Answer these questions using the text on French candidates' climate policies.
1. Who is the Les Républicains candidate who supports a carbon tax for imported goods?
2. In which cities did the Greens take control of city councils in the 2020 municipal elections?
3. What share of France's electricity supply does Yannick Jadot want renewable energy sources to provide?

== Given text ==
______

Éric Zemmour, a far-right TV pundit, is also a critic of wind turbines but otherwise has suggested establishing a national reforestation plan, putting in place a carbon tax for products imported into the EU (the EU plans to implement a lite-version of this by 2023 anyway) and further investing in insulation. 

Valérie Pécresse, candidate for the centre-right Les Républicains, also supports a carbon tax for imported goods. 

All of these figures have spoken in favour further developing France's nuclear energy sector.

This would partly explain why Macron decided to announce the launch of a massive nuclear power plant programme with just three months to go until the election.

"For the current government and for the right, the climate emergency is not about reducing consumption but a question of energy. The objective is to find ways of consuming more but with cleaner technology," said Wagener. 

Left-wing opponents to Macron, none of whom are polling above 11 percent, have been more detailed in their proposals to tackle climate change. 

The most detailed environmental policies from any candidate in the race unsurprisingly come from Green party candidate Yannick Jadot. 

He wants to inscribe climate protection into the constitution; ban battery farming; impose a wealth tax whereby the super-rich would have to pay a certain amount based on their carbon footprint; further develop renewable energy sources to provide 100 percent of France's electricity supply; phase out nuclear energy and ban hunting on the weekends and school holidays. 

The Greens made significant gains during the 2020 municipal elections taking control of city councils in Lyon, Strasbourg, Bordeaux and elsewhere, but it looks doubtful whether they can repeat that success in the presidential elections.

"The difficulty is to show people the importance of the climate as a central issue. The second thing is to show that you can master other subjects too," said Sénéchal, who think Jadot could struggle in the presidential race. 

Other left-wing figures running for the presidency, Jean-Luc Mélenchon (of the far-left France Insoumise) and Anne Hidalgo (centre-left Parti Socialiste), have broadly similar policy proposals on climate but have spent years cultivating and developing policies in other areas too. Neither of them support restrictions on hunting.

______

== Dataset extract ==

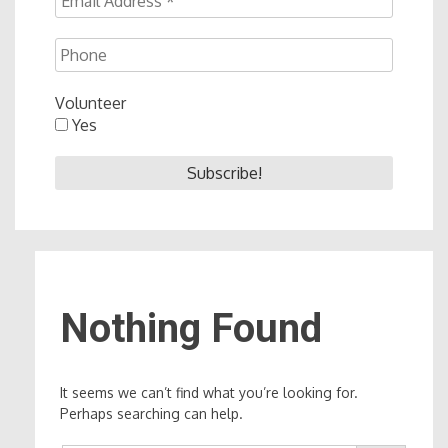
Volunteer
Yes
Nothing Found
It seems we can’t find what you’re looking for.
Perhaps searching can help.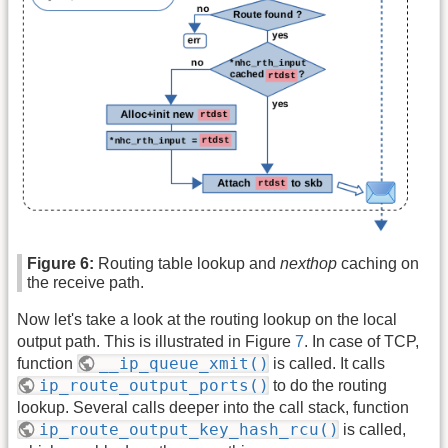
Figure 6:
Routing table lookup and
nexthop
caching on
the receive path.
Now let's take a look at the routing lookup on the local
output path. This is illustrated in Figure
7
. In case of TCP,
__ip_queue_xmit()
function
is called. It calls
ip_route_output_ports()
to do the routing
lookup. Several calls deeper into the call stack, function
ip_route_output_key_hash_rcu()
is called,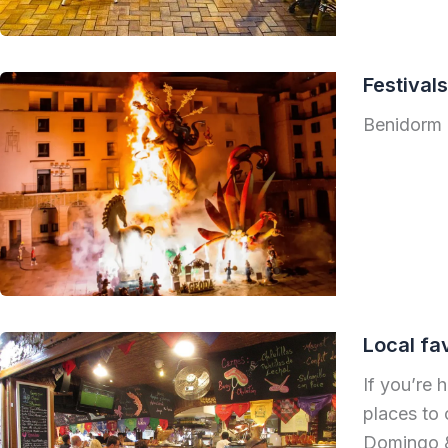
Festival
Benidorm 
Local fa
If you’re 
places to 
Domingo & 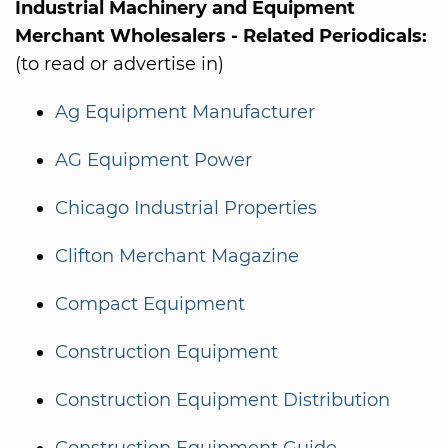
Industrial Machinery and Equipment
Merchant Wholesalers - Related Periodicals:
(to read or advertise in)
Ag Equipment Manufacturer
AG Equipment Power
Chicago Industrial Properties
Clifton Merchant Magazine
Compact Equipment
Construction Equipment
Construction Equipment Distribution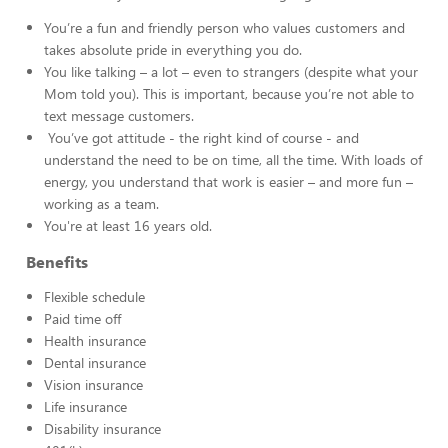
You’re a fun and friendly person who values customers and
takes absolute pride in everything you do.
You like talking – a lot – even to strangers (despite what your
Mom told you). This is important, because you’re not able to
text message customers.
You’ve got attitude - the right kind of course - and
understand the need to be on time, all the time. With loads of
energy, you understand that work is easier – and more fun –
working as a team.
You're at least 16 years old.
Benefits
Flexible schedule
Paid time off
Health insurance
Dental insurance
Vision insurance
Life insurance
Disability insurance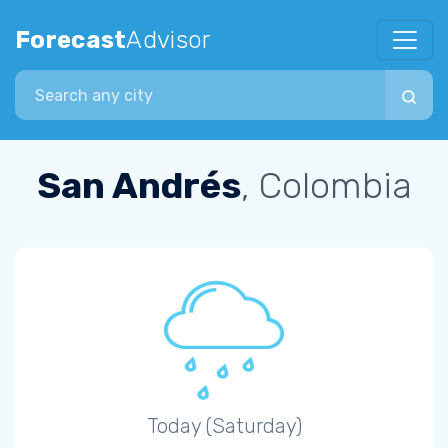
Forecast
Advisor
Search city
San Andrés
, Colombia
Today (Saturday)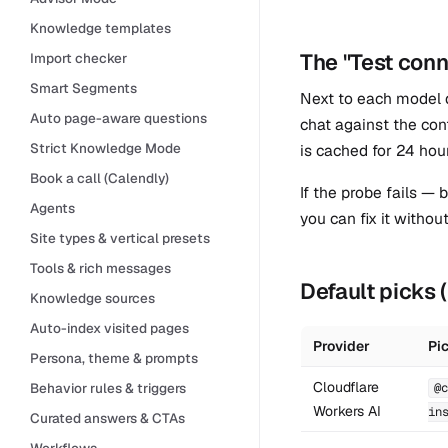
Knowledge templates
The "Test conn
Import checker
Smart Segments
Next to each model
Auto page-aware questions
chat against the con
Strict Knowledge Mode
is cached for 24 hou
Book a call (Calendly)
If the probe fails —
Agents
you can fix it withou
Site types & vertical presets
Tools & rich messages
Default picks
Knowledge sources
Auto-index visited pages
Provider
Pi
Persona, theme & prompts
Cloudflare
Behavior rules & triggers
@c
Workers AI
in
Curated answers & CTAs
Workflows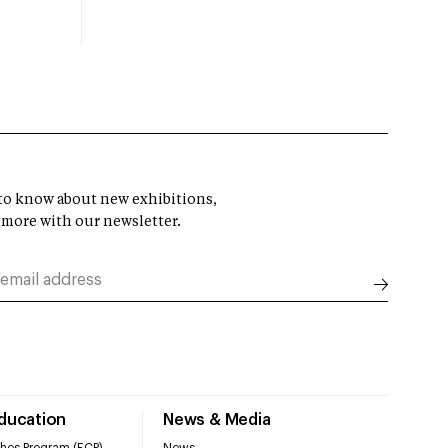
t to know about new exhibitions,
 more with our newsletter.
Education
News & Media
hes Program (ECP)
News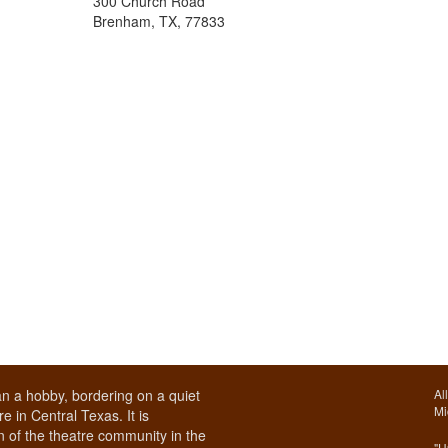
300 Church Road
Brenham, TX, 77833
n a hobby, bordering on a quiet
Al
Mi
e in Central Texas. It is
 of the theatre community in the
"U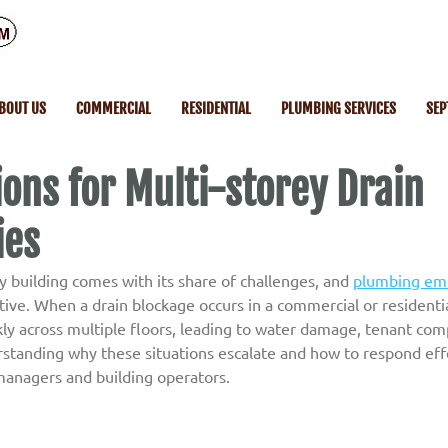
BOUT US
COMMERCIAL
RESIDENTIAL
PLUMBING SERVICES
SEP
ions for Multi-storey Drain
ies
 building comes with its share of challenges, and 
plumbing em
ve. When a drain blockage occurs in a commercial or residential
ly across multiple floors, leading to water damage, tenant comp
standing why these situations escalate and how to respond effec
managers and building operators.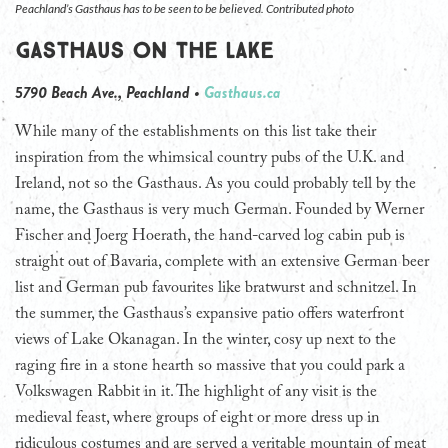
Peachland’s Gasthaus has to be seen to be believed. Contributed photo
Gasthaus on the Lake
5790 Beach Ave., Peachland •
Gasthaus.ca
While many of the establishments on this list take their
inspiration from the whimsical country pubs of the U.K. and
Ireland, not so the Gasthaus. As you could probably tell by the
name, the Gasthaus is very much German. Founded by Werner
Fischer and Joerg Hoerath, the hand-carved log cabin pub is
straight out of Bavaria, complete with an extensive German beer
list and German pub favourites like bratwurst and schnitzel. In
the summer, the Gasthaus’s expansive patio offers waterfront
views of Lake Okanagan. In the winter, cosy up next to the
raging fire in a stone hearth so massive that you could park a
Volkswagen Rabbit in it. The highlight of any visit is the
medieval feast, where groups of eight or more dress up in
ridiculous costumes and are served a veritable mountain of meat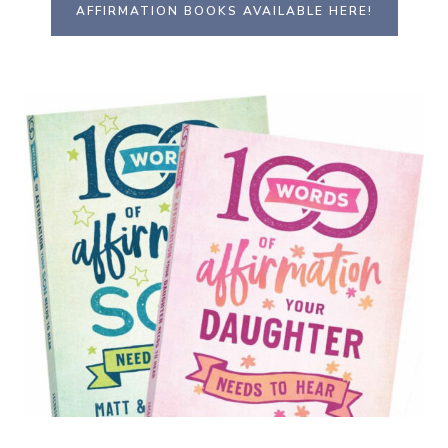
AFFIRMATION BOOKS AVAILABLE HERE!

______

== Written answer ==
1. Valérie Pécresse.
2. Lyon, Strasbourg and Bordeaux, among others.
3. 100 percent.